To calculate gravitational force, identify the two masses \(m_1\) and \(m_2\), measure the center-to-center distance \(r\) between them, and plug into \( F = G \dfrac{m_1 m_2}{r^2} \) using \( G = 6.674 \times 10^{-11}~\text{N·m}^2/\text{kg}^2 \). Make sure all quantities are in SI units (kilograms and meters) so the result comes out in newtons. In many problems, one mass is a planet or moon and the other is a much smaller satellite or object.

Is \(G\) the same as \(g\) in gravity equations?

No. \(G\) is the universal gravitational constant, the same everywhere in the universe and used in the equation \( F = G \dfrac{m_1 m_2}{r^2} \). It has units of \( \text{N·m}^2/\text{kg}^2 \). The symbol \(g\) usually refers to local gravitational acceleration (for example, \(9.81~\text{m/s}^2\) near Earth’s surface) and depends on the mass and radius of the body you are near: \( g = G \dfrac{M}{r^2} \). Confusing these two quantities is a very common mistake in early gravity calculations.

When does the Law of Universal Gravitation need to be modified or replaced?

The classical inverse-square law works extremely well for most engineering applications involving planets, moons, and satellites. It needs modification when gravitational fields are very strong (near black holes or neutron stars), when velocities approach the speed of light, or when you require very high precision over large distances and long times. In those regimes, Einstein’s general relativity provides a more accurate description, but Newton’s law usually remains an excellent first approximation and a helpful way to build intuition.
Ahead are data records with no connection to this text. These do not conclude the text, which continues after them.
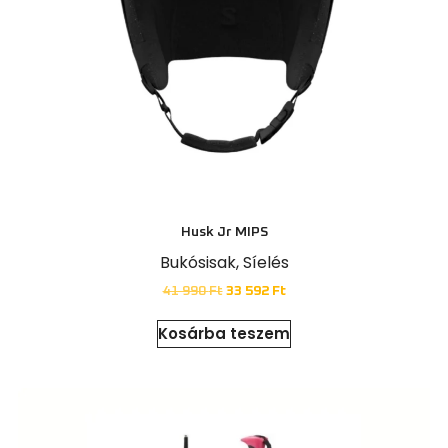
Husk Jr MIPS
Bukósisak
,
Síelés
41 990
Ft
33 592
Ft
Kosárba teszem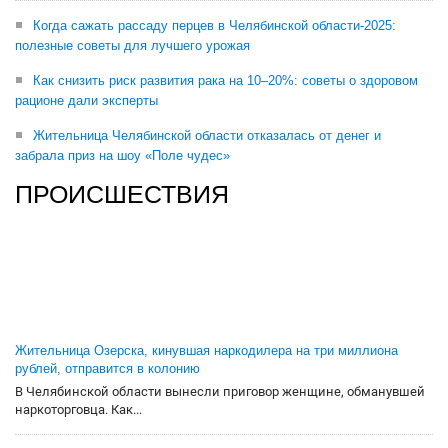
Когда сажать рассаду перцев в Челябинской области-2025:
полезные советы для лучшего урожая
Как снизить риск развития рака на 10–20%: советы о здоровом
рационе дали эксперты
Жительница Челябинской области отказалась от денег и
забрала приз на шоу «Поле чудес»
ПРОИСШЕСТВИЯ
Жительница Озерска, кинувшая наркодилера на три миллиона
рублей, отправится в колонию
В Челябинской области вынесли приговор женщине, обманувшей
наркоторговца. Как...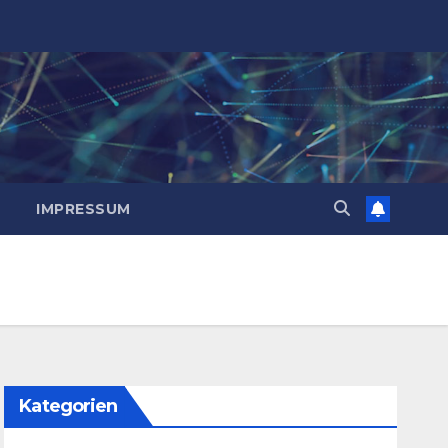
IMPRESSUM
Kategorien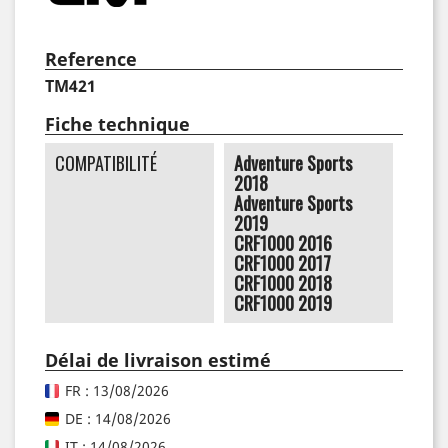
Reference
TM421
Fiche technique
COMPATIBILITÉ
Adventure Sports
2018
Adventure Sports
2019
CRF1000 2016
CRF1000 2017
CRF1000 2018
CRF1000 2019
Délai de livraison estimé
FR : 13/08/2026
DE : 14/08/2026
IT : 14/08/2026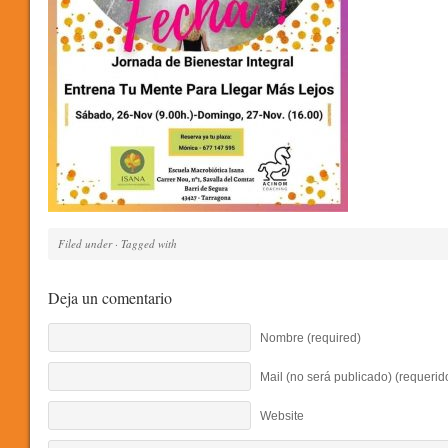
Filed under · Tagged with
Deja un comentario
Nombre (required)
Mail (no será publicado) (requerid
Website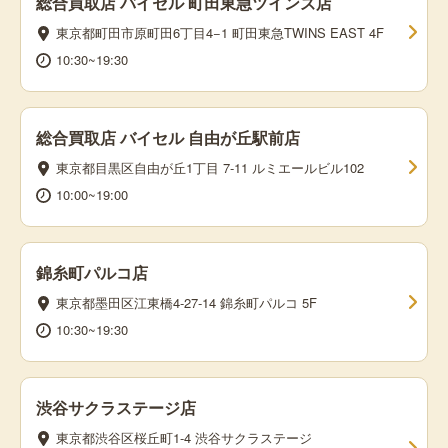
総合買取店 バイセル 町田東急ツインズ店
東京都町田市原町田6丁目4−1 町田東急TWINS EAST 4F
10:30~19:30
総合買取店 バイセル 自由が丘駅前店
東京都目黒区自由が丘1丁目 7-11 ルミエールビル102
10:00~19:00
錦糸町パルコ店
東京都墨田区江東橋4-27-14 錦糸町パルコ 5F
10:30~19:30
渋谷サクラステージ店
東京都渋谷区桜丘町1-4 渋谷サクラステージ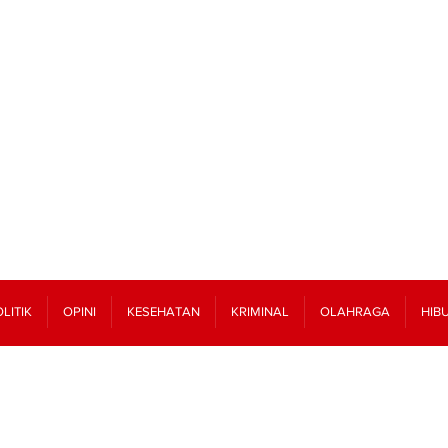
LITIK
OPINI
KESEHATAN
KRIMINAL
OLAHRAGA
HIB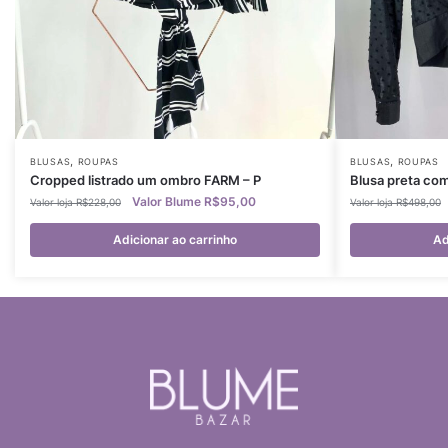
,
,
BLUSAS
ROUPAS
BLUSAS
ROUPAS
Cropped listrado um ombro FARM – P
Blusa preta co
R$
95,00
R$
228,00
R$
498,00
Adicionar ao carrinho
Ad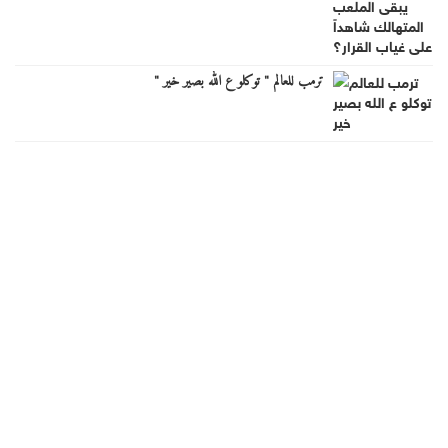
ترمب للعالم " توكلو ع الله بصير خير "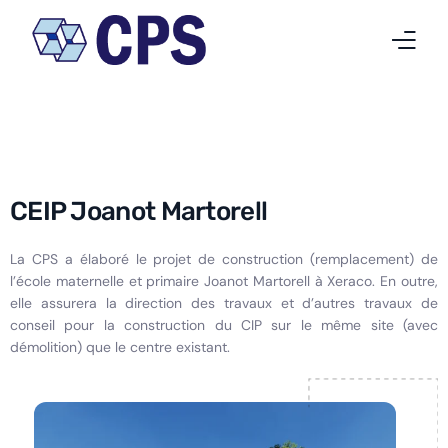
Qui nous sommes
Nos activités
CEIP Joanot Martorell
Projets
La CPS a élaboré le projet de construction (remplacement) de
Nouvelles
l’école maternelle et primaire Joanot Martorell à Xeraco. En outre,
elle assurera la direction des travaux et d’autres travaux de
Travailler chez CPS
conseil pour la construction du CIP sur le même site (avec
démolition) que le centre existant.
Contact
Français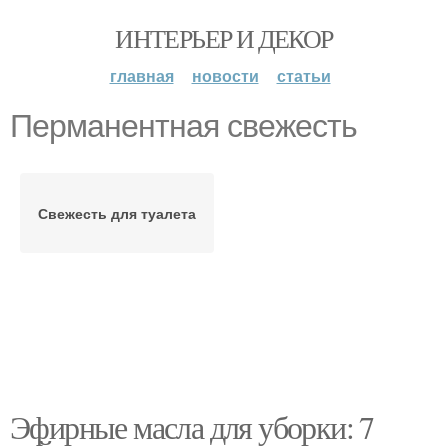
ИНТЕРЬЕР И ДЕКОР
главная
новости
статьи
Перманентная свежесть
Свежесть для туалета
Эфирные масла для уборки: 7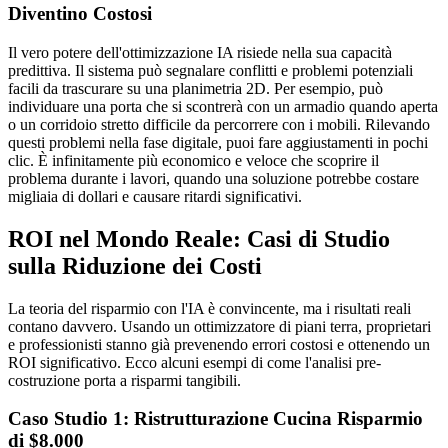
Diventino Costosi
Il vero potere dell'ottimizzazione IA risiede nella sua capacità
predittiva. Il sistema può segnalare conflitti e problemi potenziali
facili da trascurare su una planimetria 2D. Per esempio, può
individuare una porta che si scontrerà con un armadio quando aperta
o un corridoio stretto difficile da percorrere con i mobili. Rilevando
questi problemi nella fase digitale, puoi fare aggiustamenti in pochi
clic. È infinitamente più economico e veloce che scoprire il
problema durante i lavori, quando una soluzione potrebbe costare
migliaia di dollari e causare ritardi significativi.
ROI nel Mondo Reale: Casi di Studio
sulla Riduzione dei Costi
La teoria del risparmio con l'IA è convincente, ma i risultati reali
contano davvero. Usando un ottimizzatore di piani terra, proprietari
e professionisti stanno già prevenendo errori costosi e ottenendo un
ROI significativo. Ecco alcuni esempi di come l'analisi pre-
costruzione porta a risparmi tangibili.
Caso Studio 1: Ristrutturazione Cucina Risparmio
di $8.000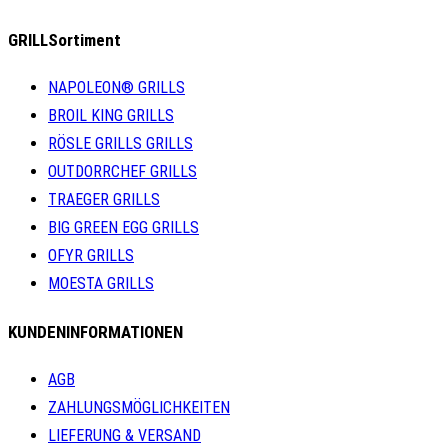
GRILLSortiment
NAPOLEON® GRILLS
BROIL KING GRILLS
RÖSLE GRILLS GRILLS
OUTDORRCHEF GRILLS
TRAEGER GRILLS
BIG GREEN EGG GRILLS
OFYR GRILLS
MOESTA GRILLS
KUNDENINFORMATIONEN
AGB
ZAHLUNGSMÖGLICHKEITEN
LIEFERUNG & VERSAND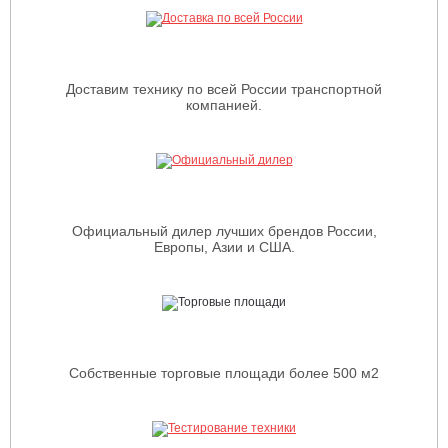
Доставим технику по всей России транспортной
компанией.
Официальный дилер лучших брендов России,
Европы, Азии и США.
Собственные торговые площади более 500 м2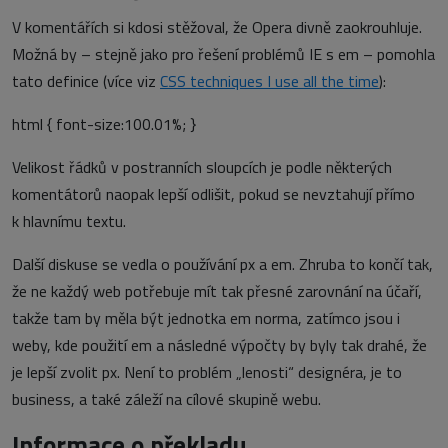
V komentářích si kdosi stěžoval, že Opera divně zaokrouhluje.
Možná by – stejně jako pro řešení problémů IE s em – pomohla
tato definice (více viz
CSS techniques I use all the time
):
html { font-size:100.01%; }
Velikost řádků v postranních sloupcích je podle některých
komentátorů naopak lepší odlišit, pokud se nevztahují přímo
k hlavnímu textu.
Další diskuse se vedla o používání px a em. Zhruba to končí tak,
že ne každý web potřebuje mít tak přesné zarovnání na účaří,
takže tam by měla být jednotka em norma, zatímco jsou i
weby, kde použití em a následné výpočty by byly tak drahé, že
je lepší zvolit px. Není to problém „lenosti“ designéra, je to
business, a také záleží na cílové skupině webu.
Informace o překladu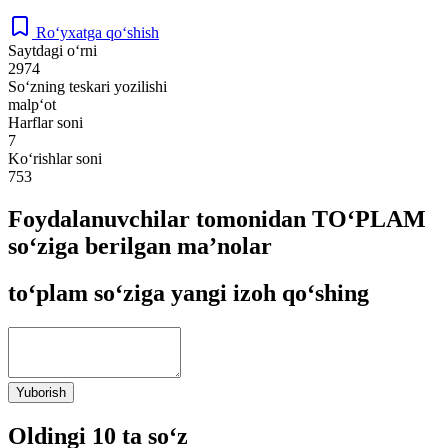
Ro‘yxatga qo‘shish
Saytdagi o‘rni
2974
So‘zning teskari yozilishi
malp‘ot
Harflar soni
7
Ko‘rishlar soni
753
Foydalanuvchilar tomonidan TO‘PLAM
so‘ziga berilgan ma’nolar
to‘plam so‘ziga yangi izoh qo‘shing
Yuborish
Oldingi 10 ta so‘z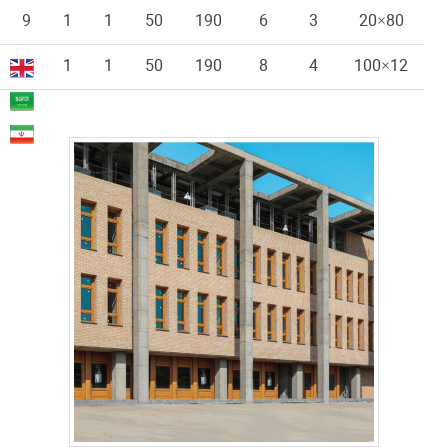
9
1
1
50
190
6
3
80×20
9
1
1
50
190
8
4
12×100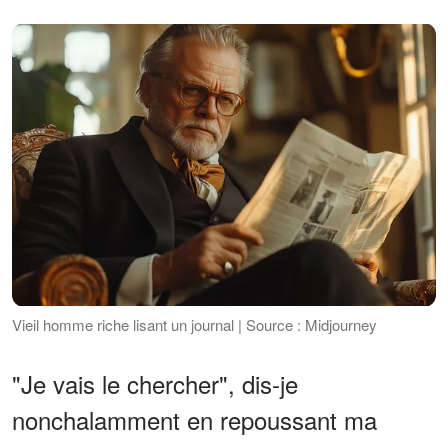
Vieil homme riche lisant un journal | Source : Midjourney
"Je vais le chercher", dis-je
nonchalamment en repoussant ma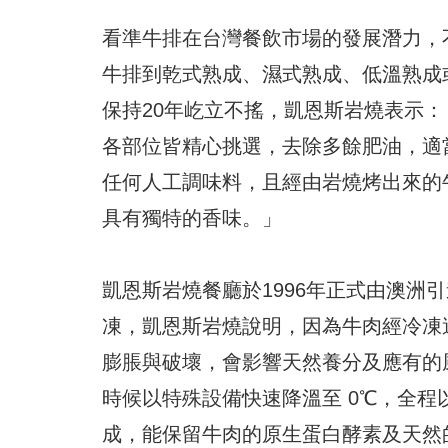
看準牛排在台灣餐飲市場的發展潛力，
牛排到乾式熟成、濕式熟成、低溫熟成
保持20年屹立不搖，凱恩斯岩燒表示
各部位皆精心挑選，去除多餘肥油，適
任何人工調味料，且經由岩燒烤出來的
具有獨特的香味。」
凱恩斯岩燒餐廳於1996年正式由澳洲
凍，凱恩斯岩燒說明，因為牛肉經冷凍
膨脹與破壞，會影響天然養分及應有的
時候以特殊設備快速降溫至 0℃，全程
成，能保留牛肉的原生蛋白酵素及天然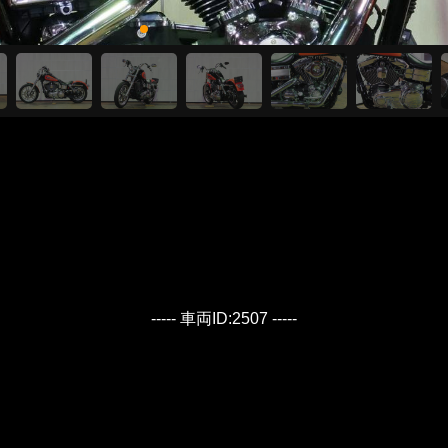
----- 車両ID:2507 -----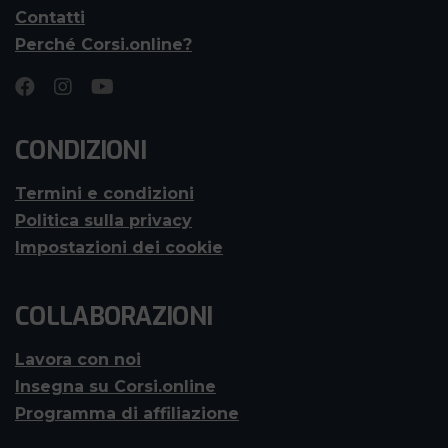
Contatti
Perché Corsi.online?
CONDIZIONI
Termini e condizioni
Politica sulla privacy
Impostazioni dei cookie
COLLABORAZIONI
Lavora con noi
Insegna su Corsi.online
Programma di affiliazione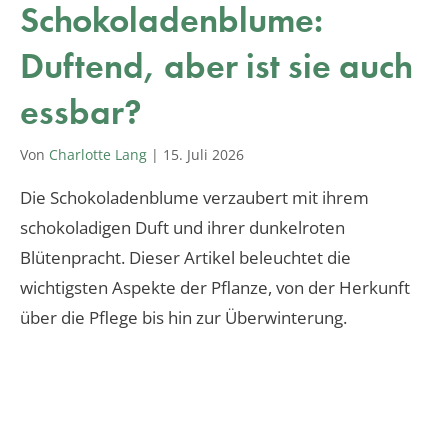
Schokoladenblume:
Duftend, aber ist sie auch
essbar?
Von
Charlotte Lang
|
15. Juli 2026
Die Schokoladenblume verzaubert mit ihrem
schokoladigen Duft und ihrer dunkelroten
Blütenpracht. Dieser Artikel beleuchtet die
wichtigsten Aspekte der Pflanze, von der Herkunft
über die Pflege bis hin zur Überwinterung.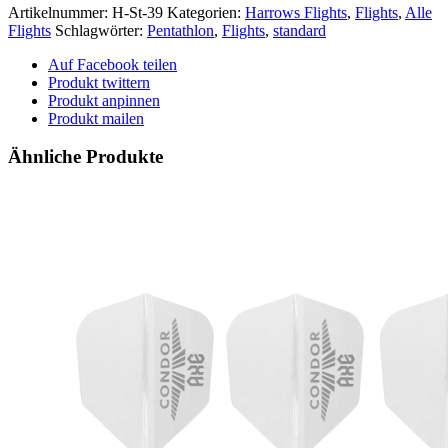
Artikelnummer:
H-St-39
Kategorien:
Harrows Flights
,
Flights
,
Alle
Flights
Schlagwörter:
Pentathlon
,
Flights
,
standard
Auf Facebook teilen
Produkt twittern
Produkt anpinnen
Produkt mailen
Ähnliche Produkte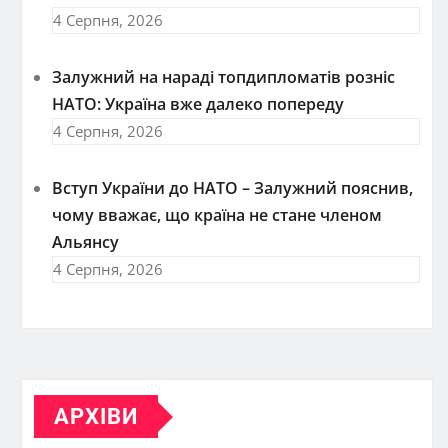
4 Серпня, 2026
Залужний на нараді топдипломатів розніс
НАТО: Україна вже далеко попереду
4 Серпня, 2026
Вступ України до НАТО – Залужний пояснив,
чому вважає, що країна не стане членом
Альянсу
4 Серпня, 2026
АРХІВИ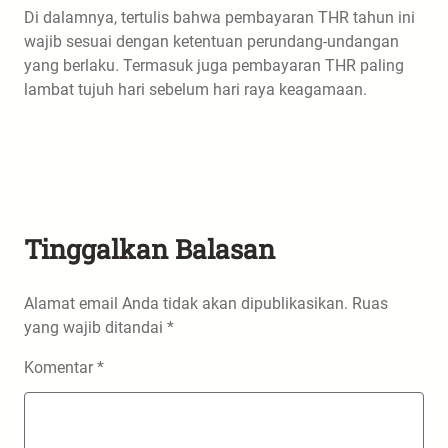
Di dalamnya, tertulis bahwa pembayaran THR tahun ini
wajib sesuai dengan ketentuan perundang-undangan
yang berlaku. Termasuk juga pembayaran THR paling
lambat tujuh hari sebelum hari raya keagamaan.
Tinggalkan Balasan
Alamat email Anda tidak akan dipublikasikan.
Ruas
yang wajib ditandai
*
Komentar
*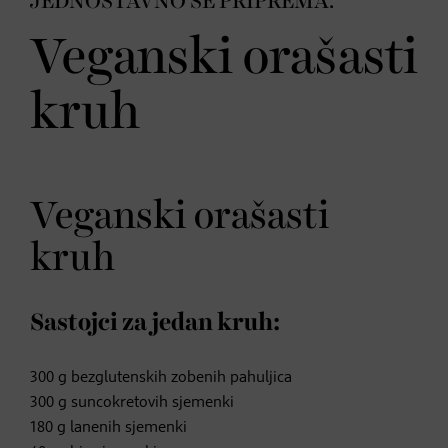
JEDNOSTAVNO SE PRIPREMA.
Veganski orašasti
kruh
Veganski orašasti
kruh
Sastojci za jedan kruh:
300 g bezglutenskih zobenih pahuljica
300 g suncokretovih sjemenki
180 g lanenih sjemenki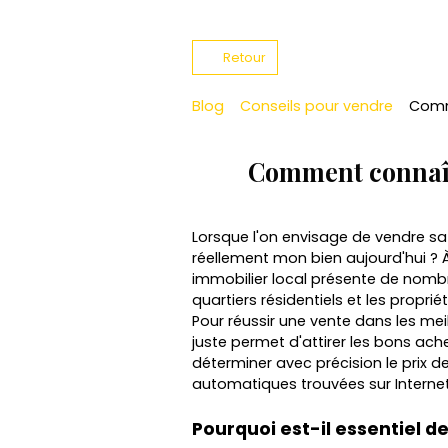
Retour
Blog
Conseils pour vendre
Comme
Comment connaîtr
Lorsque l'on envisage de vendre s
réellement mon bien aujourd'hui ? À
immobilier local présente de nombreu
quartiers résidentiels et les propri
Pour réussir une vente dans les meil
juste permet d'attirer les bons ach
déterminer avec précision le prix d
automatiques trouvées sur Internet 
Pourquoi est-il essentiel de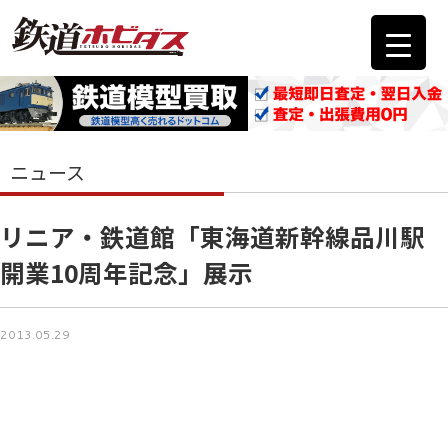
ニュース
リニア・鉄道館「東海道新幹線品川駅
開業10周年記念」展示
2013.05.29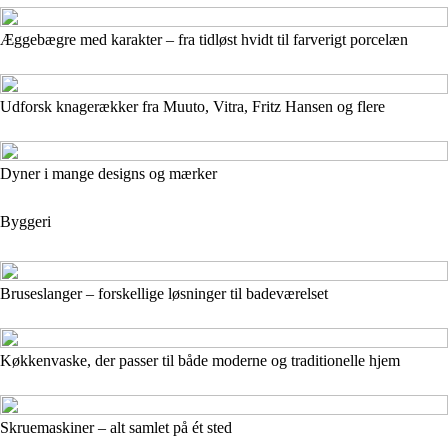
Æggebægre med karakter – fra tidløst hvidt til farverigt porcelæn
Udforsk knagerækker fra Muuto, Vitra, Fritz Hansen og flere
Dyner i mange designs og mærker
Byggeri
Bruseslanger – forskellige løsninger til badeværelset
Køkkenvaske, der passer til både moderne og traditionelle hjem
Skruemaskiner – alt samlet på ét sted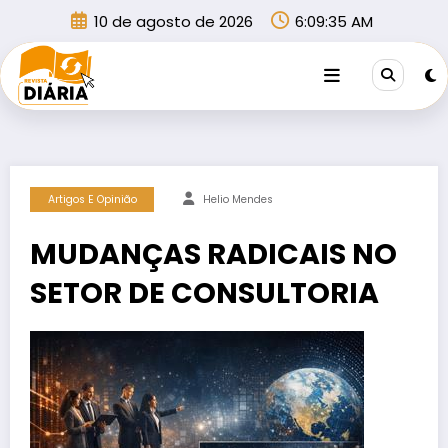
Pular
10 de agosto de 2026
6:09:35 AM
para
o
conteúdo
Artigos E Opinião
Helio Mendes
MUDANÇAS RADICAIS NO
SETOR DE CONSULTORIA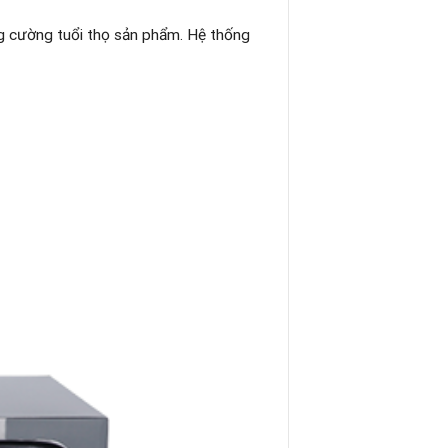
g cường tuổi thọ sản phẩm. Hệ thống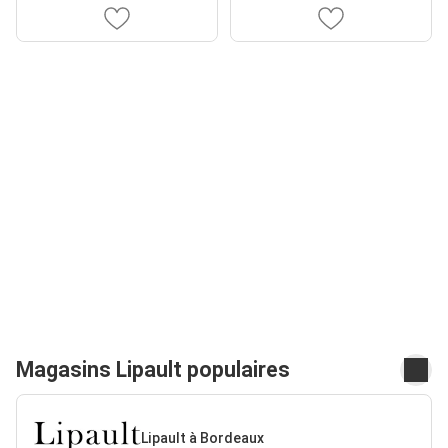
Magasins Lipault populaires
Lipault à Bordeaux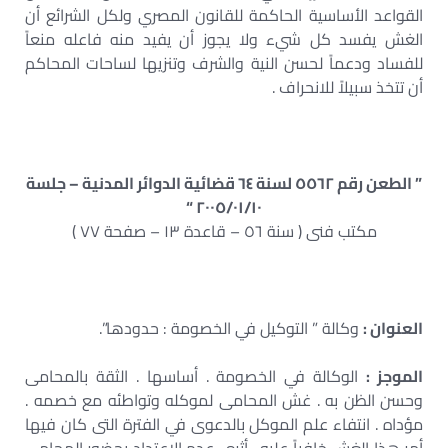
القواعد الأساسية الحاكمة للقانون المصري ولكل الشرائع أن
الغش يفسد كل شيء ولا يجوز أن يفيد منه فاعله منعاً
للفساد ودعماً لحسن النية والشرف وتنزيها لساحات المحاكم
أن تتخذ سبيلاً للانحراف .
” الطعن رقم ٥٥٦٢ لسنة ٦٤ قضائية الدوائر المدنية – جلسة
٢٠٠٥/٠١/١٠ “
مكتب فنى ( سنة ٥٦ – قاعدة ١٣ – صفحة ٧٧ )
العنوان :
وكالة ” التوكيل في الخصومة : حدودها”.
الموجز :
الوكالة في الخصومة . أساسها . الثقة بالمحامى
وحسن الظن به . غش المحامى لموكله وتواطئه مع خصمه .
مؤداه . انتفاء علم الموكل بالدعوى في الفترة التى كان فيها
References & further reading

Introductory university physics texts on mechanics and gravity, which derive the Law of Universal Gravitation, relate it to Kepler’s laws, and develop orbital mechanics and gravitational potential energy.
Classical mechanics and orbital mechanics texts for engineering students, which expand on the use of \( F = G \dfrac{m_1 m_2}{r^2} \) in satellite design, trajectory planning, and space mission analysis.
Educational resources from major space agencies and observatories, which provide visual explanations, datasets, and mission examples illustrating how the inverse-square law appears in real missions and observations.